Enfin, il ya des moutardes plus rares et beaucoup plus typées :
- La moutarde à la tomate avec des tomates séchées broyées.
- La moutarde provençale à laquelle on a ajouté des poivrons rouges, de l’ail, du vin blanc et des fines herbes.
- La moutarde violette de Brive, préparée avec du moût de raisin.
C’est à elle que l’on doit la création d’une charge papale, le « moutardier du Pape », grâce à Clément VI, du temps où Avignon était le cœur de la chrétienté.
- La moutarde du Beaujolais, de teinte rouge obtenue par broyage des graines avec du vin et à la texture grumeleuse.

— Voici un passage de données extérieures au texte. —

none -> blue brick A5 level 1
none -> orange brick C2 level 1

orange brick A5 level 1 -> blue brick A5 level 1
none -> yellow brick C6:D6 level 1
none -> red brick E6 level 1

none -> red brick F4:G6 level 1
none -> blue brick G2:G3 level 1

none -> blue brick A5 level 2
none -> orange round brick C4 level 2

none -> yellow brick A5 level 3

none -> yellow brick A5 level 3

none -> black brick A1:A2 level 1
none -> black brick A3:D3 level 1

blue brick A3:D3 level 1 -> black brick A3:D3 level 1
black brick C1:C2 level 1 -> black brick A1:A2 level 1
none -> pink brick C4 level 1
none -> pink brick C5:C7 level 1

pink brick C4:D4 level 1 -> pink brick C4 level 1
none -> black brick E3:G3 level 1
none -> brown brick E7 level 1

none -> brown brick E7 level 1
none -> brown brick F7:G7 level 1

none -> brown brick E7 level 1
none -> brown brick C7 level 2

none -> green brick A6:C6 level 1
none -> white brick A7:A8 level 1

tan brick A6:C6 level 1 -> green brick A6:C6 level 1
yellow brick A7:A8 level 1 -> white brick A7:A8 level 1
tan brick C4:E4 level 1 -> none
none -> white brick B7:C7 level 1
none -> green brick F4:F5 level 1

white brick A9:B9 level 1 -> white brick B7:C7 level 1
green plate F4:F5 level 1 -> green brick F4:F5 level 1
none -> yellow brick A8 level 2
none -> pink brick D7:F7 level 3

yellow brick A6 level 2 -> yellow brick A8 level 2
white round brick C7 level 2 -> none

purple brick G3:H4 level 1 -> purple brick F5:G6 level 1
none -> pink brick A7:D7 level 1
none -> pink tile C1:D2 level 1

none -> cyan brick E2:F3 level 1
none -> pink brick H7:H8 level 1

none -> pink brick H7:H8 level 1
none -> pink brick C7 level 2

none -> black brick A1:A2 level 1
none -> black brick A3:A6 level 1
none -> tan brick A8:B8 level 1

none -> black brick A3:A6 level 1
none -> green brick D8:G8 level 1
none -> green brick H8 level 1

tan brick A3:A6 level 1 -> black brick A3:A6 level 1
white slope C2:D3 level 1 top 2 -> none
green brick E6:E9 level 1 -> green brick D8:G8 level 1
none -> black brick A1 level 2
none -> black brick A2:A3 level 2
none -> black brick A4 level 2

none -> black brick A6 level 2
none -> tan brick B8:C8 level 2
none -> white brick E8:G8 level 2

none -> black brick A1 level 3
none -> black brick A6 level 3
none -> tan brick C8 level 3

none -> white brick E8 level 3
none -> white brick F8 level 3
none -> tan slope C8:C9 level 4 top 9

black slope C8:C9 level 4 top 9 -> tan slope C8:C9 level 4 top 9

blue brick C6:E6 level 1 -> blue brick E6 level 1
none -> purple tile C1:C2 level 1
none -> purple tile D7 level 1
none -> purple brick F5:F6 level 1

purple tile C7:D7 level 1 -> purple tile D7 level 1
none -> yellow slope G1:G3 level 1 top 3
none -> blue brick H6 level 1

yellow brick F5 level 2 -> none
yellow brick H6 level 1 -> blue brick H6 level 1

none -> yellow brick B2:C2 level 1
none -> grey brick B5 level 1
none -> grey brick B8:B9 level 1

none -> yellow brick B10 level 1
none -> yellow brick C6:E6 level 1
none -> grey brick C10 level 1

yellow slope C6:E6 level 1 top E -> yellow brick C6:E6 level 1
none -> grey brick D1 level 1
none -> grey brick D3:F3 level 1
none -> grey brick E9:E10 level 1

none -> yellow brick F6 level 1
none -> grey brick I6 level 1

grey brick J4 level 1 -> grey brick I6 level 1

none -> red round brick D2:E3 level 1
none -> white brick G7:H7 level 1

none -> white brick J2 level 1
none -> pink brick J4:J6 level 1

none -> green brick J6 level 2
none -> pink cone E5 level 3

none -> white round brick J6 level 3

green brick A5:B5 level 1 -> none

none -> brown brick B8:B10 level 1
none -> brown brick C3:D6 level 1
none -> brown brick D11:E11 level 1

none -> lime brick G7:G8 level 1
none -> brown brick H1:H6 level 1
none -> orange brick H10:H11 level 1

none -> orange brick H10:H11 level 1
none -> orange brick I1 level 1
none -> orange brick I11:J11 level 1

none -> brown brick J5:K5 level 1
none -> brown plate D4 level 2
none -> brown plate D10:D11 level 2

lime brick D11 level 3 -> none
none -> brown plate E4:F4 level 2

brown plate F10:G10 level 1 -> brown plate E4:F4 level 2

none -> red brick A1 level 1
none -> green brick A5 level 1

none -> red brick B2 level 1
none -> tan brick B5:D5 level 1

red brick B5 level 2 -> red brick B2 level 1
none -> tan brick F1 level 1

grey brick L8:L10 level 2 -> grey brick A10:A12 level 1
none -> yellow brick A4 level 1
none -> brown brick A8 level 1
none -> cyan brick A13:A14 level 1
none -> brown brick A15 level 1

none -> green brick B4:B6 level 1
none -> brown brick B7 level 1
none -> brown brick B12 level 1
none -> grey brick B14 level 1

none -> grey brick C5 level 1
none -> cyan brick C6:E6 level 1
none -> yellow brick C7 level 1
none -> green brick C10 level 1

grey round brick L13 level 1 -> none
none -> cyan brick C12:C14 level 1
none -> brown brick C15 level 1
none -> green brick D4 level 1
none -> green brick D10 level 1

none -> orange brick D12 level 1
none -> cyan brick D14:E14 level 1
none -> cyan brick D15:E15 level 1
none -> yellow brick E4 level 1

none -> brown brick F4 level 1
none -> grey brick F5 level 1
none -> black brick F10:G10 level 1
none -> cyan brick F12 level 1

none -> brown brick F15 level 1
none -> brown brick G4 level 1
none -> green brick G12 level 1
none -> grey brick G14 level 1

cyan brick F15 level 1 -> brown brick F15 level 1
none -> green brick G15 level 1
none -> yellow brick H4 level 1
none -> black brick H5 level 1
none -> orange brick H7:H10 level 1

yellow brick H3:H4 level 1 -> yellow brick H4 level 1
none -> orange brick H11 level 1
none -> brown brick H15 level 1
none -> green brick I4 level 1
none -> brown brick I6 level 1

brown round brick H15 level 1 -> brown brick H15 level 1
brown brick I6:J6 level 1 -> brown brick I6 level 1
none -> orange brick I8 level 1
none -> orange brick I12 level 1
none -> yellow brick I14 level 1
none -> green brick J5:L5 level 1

- La moutarde à la violette, spécialité de Toulouse, à laquelle sont
rajoutés des sucs de violette.
Il suffit d’aller musarder dans les rayons « Gourmet » et les épiceries fines pour se rendre compte que les producteurs rivalisent d’imagination et que peu de fruits, légumes, épices ou aromates (figue, cassis, estragon, miel) soigneusement dosés et cuisinés échappent aux moutardes aromatisées.

On aurait tort de réduire l’usage de cette plante à ses graines. Depuis fort longtemps, les feuilles et les fleurs ont été utilisées par l’homme.
C’est d’abord une plante facile à cultiver qui a la caractéristique d’enrichir les sols dans lesquels elle pousse. Autrefois utilisée pour raccourcir les temps de jachère, elle constitue aujourd’hui un engrais « vert » pour l’agriculture biologique. On consomme les feuilles cuites ou crues, au même titre que les épinards et aussi les inflorescences qui ressemblent à des petits brocolis. Les fleurs, d’un beau jaune vif garnissent les salades et sont comestibles.
Je vous livre quelques maximes de moutardier qui souligne ses bienfaits : « les médecins déconseillent souvent la moutarde, car elle leur enlève des clients » ou bien « un repas hâtif sans moutarde est une digestion pénible assurée ».
La moutarde a de grandes vertus thérapeutiques. Elle est très riche en vitamine C, donc fortifiante, anti-fièvre et antiseptique. Qui d’entre vous ne se souvient des cataplasmes de farine de moutarde ou sinapismes Rigollot (sinapis est le nom latin de la moutarde) ? Maman enfermait soigneusement cette pâte chaude et odorante entre deux serviettes avant de la déposer sur la poitrine pour nous enlever cette vilaine toux des mois d’hiver. Cela brûlait un peu au départ, mais ensuite cette onde chaude envahissait le corps affaibli avec bienfaisance. J’en adorais l’odeur et j’en ai encore le souvenir à simplement l’évoquer…
L’huile de moutarde est excellente contre le torticolis et les rhumatismes, mais elle a une vertu plus précieuse encore : elle tonifie et embellit les cheveux. Les Indiens, hommes et femmes, s’en enduisent quotidiennement la chevelure, à tel point que les cheveux, selon qu’ils sont oints ou non d’huile de moutarde sont une marque de l’extrême pauvreté ; c’est donc un critère de sélection utilisé par les organisations caritatives en Inde : les très pauvres ont les cheveux secs et ternes.
Pour mémoire, on tire des fleurs de moutarde un élixir censé aider à retrouver la joie et la paix intérieure ; il permettrait de traverser les jours sombres avec calme et sérénité… C’est en tout cas ce que promettent marabouts et autres griots en Afrique et…au Panama.

Pourquoi fabrique-t-on de la moutarde de Dijon aux Etats-Unis ou en Hollande? A cause d’un arrêt de la Cour de Cassation (française) qui, en 1937, statua que l’appellation « moutarde de Dijon » correspondait non à un terroir, mais à une recette. Comme les recettes tombent dans le domaine public dès leur création, il n’y a pas d’Appellation d’Origine Contrôlée, ni d’Indication Géographique Protégée. Seule une dénomination garantit le respect de critères de fabrication. Cela dit, dès qu’on ouvre le pot, la différence se sent et se goûte. Tous ceux qui viennent de France nous rendre visite ont quelques pots dans leurs valises.
De triste mémoire, l’ypérite, dit gaz moutarde à cause de son odeur, fit des ravages dans les tranchées de la Grande Guerre. Il faudra pourtant attendre 1988 pour le voir interdit par une convention internationale sur les armes chimiques. Seulement 1988 !!! J'ose un mauvais jeu de mots: il y a de quoi avoir la moutarde qui monte au nez !!